[[ Records for processing open ]]
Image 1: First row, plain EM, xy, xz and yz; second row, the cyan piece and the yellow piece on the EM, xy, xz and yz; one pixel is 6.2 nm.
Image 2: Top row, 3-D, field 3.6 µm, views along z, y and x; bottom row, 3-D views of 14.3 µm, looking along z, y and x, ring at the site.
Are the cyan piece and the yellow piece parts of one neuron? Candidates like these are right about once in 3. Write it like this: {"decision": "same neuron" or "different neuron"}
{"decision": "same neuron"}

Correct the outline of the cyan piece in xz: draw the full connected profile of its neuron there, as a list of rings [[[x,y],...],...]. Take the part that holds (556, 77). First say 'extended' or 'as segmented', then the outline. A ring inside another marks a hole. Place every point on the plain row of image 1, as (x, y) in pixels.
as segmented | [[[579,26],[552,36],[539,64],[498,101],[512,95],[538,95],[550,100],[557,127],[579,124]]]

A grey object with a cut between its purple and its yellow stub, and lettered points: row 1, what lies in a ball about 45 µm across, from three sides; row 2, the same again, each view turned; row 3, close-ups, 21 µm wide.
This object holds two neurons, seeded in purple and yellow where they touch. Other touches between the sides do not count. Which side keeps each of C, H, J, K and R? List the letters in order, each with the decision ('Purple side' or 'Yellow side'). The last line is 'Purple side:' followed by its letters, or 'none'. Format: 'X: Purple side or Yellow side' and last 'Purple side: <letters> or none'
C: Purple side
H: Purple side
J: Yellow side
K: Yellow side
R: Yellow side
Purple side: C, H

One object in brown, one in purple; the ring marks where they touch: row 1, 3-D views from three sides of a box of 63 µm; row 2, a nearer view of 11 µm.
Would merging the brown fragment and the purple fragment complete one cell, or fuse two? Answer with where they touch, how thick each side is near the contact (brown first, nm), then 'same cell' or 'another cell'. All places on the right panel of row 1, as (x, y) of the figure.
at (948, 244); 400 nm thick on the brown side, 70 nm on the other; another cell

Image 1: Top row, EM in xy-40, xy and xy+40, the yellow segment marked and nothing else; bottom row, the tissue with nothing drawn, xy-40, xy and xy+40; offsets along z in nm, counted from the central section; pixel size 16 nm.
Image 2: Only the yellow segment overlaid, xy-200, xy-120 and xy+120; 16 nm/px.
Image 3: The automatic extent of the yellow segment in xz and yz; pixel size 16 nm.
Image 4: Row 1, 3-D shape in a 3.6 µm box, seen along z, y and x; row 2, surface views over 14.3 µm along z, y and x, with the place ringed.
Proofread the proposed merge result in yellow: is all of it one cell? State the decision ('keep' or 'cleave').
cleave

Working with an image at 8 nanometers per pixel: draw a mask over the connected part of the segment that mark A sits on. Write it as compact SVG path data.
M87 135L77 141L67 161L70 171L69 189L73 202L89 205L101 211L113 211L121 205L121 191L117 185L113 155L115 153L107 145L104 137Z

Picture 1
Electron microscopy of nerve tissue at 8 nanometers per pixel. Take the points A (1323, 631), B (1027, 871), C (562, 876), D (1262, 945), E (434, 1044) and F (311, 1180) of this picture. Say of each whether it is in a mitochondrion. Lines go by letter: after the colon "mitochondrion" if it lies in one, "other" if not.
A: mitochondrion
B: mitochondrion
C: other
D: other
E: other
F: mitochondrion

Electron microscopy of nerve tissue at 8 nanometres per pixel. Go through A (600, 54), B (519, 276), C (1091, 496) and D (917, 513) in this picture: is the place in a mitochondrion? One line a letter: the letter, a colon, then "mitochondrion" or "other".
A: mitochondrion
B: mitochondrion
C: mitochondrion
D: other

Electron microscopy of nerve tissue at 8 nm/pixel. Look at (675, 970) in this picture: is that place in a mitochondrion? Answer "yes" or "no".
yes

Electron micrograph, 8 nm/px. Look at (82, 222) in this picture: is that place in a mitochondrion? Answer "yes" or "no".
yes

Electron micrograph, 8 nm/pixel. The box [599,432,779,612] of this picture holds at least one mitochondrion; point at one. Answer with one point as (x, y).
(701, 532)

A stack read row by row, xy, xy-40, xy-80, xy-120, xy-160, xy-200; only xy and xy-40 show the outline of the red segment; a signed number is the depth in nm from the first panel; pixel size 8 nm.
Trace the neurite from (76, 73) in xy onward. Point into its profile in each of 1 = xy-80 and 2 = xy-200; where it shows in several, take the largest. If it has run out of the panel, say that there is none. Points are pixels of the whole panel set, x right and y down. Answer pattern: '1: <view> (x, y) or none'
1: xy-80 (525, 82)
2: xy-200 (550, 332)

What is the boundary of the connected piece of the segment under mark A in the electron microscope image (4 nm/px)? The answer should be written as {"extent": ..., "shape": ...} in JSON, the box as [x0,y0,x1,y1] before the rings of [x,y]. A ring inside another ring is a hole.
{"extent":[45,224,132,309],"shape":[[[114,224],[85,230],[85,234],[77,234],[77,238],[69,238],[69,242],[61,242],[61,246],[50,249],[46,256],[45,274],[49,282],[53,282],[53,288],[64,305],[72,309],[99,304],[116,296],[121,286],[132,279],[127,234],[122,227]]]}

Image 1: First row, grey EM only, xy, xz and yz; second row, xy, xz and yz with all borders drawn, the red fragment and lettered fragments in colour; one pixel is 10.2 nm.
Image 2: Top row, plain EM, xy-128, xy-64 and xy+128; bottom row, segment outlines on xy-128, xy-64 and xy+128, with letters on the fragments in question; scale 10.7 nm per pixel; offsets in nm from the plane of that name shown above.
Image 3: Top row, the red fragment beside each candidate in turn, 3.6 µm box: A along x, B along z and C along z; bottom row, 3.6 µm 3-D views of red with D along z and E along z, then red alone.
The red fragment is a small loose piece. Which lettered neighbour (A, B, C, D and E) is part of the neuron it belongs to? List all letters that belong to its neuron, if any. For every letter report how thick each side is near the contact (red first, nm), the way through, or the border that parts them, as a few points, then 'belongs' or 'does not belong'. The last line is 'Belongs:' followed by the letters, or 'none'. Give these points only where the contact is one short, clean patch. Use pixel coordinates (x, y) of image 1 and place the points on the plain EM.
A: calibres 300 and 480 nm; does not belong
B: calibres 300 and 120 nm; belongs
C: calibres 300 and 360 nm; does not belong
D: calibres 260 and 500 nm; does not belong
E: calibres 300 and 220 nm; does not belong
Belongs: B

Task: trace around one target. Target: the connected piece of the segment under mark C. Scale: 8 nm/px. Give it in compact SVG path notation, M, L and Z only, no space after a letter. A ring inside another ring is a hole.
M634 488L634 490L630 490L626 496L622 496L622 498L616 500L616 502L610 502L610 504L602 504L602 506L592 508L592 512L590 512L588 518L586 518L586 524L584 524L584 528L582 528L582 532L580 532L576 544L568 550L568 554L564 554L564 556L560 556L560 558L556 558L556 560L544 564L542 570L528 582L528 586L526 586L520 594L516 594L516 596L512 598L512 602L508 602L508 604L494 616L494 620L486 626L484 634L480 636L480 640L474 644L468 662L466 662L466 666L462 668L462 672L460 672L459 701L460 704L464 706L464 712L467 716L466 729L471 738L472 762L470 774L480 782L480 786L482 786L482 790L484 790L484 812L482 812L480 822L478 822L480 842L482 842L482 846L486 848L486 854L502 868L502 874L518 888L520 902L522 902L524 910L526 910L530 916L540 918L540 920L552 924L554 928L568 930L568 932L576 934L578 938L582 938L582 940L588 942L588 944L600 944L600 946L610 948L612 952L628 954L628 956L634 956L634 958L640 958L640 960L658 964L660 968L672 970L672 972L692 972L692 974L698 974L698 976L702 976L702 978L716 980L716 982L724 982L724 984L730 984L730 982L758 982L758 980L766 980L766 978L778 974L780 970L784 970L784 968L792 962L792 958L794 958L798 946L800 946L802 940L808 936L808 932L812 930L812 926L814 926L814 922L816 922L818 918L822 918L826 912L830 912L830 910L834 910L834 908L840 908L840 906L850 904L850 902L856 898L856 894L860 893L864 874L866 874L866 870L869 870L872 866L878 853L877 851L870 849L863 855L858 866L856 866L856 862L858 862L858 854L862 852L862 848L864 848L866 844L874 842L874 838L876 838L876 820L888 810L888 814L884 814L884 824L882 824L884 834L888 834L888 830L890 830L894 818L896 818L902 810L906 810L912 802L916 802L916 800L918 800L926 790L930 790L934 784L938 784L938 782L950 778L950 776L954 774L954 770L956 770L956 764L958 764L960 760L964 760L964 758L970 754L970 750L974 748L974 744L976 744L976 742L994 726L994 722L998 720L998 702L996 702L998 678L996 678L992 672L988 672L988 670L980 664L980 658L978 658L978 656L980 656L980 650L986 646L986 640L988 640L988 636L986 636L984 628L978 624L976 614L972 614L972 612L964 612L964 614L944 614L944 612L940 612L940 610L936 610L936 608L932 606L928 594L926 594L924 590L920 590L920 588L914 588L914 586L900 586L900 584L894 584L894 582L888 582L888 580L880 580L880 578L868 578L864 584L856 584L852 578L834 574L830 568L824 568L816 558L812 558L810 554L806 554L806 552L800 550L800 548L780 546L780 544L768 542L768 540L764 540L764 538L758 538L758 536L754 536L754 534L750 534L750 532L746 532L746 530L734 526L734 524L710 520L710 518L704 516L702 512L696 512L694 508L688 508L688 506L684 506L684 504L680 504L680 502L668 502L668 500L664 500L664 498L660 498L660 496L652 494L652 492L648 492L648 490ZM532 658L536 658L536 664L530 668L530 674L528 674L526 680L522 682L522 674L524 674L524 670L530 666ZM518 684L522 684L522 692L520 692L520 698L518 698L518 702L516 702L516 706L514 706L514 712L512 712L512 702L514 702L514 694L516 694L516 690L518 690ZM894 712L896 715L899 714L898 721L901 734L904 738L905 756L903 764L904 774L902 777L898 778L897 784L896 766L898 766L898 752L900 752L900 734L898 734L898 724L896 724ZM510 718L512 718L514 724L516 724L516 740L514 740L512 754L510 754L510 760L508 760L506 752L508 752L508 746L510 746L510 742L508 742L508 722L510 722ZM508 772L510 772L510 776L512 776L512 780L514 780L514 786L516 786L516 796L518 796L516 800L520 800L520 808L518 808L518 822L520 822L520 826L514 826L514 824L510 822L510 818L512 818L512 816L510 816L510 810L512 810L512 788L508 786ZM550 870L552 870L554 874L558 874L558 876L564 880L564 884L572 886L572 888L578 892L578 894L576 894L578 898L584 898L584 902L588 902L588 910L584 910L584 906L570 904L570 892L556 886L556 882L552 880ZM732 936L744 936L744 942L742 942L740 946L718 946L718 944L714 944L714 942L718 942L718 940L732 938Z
[[ Records for processing closed ]]
Which lines hold the word "second"? Copy each of them from the records.

* Written response
Image 1: First row, plain EM, xy, xz and yz; second row, the cyan piece and the yellow piece on the EM, xy, xz and yz; one pixel is 6.2 nm.
Image 1: First row, grey EM only, xy, xz and yz; second row, xy, xz and yz with all borders drawn, the red fragment and lettered fragments in colour; one pixel is 10.2 nm.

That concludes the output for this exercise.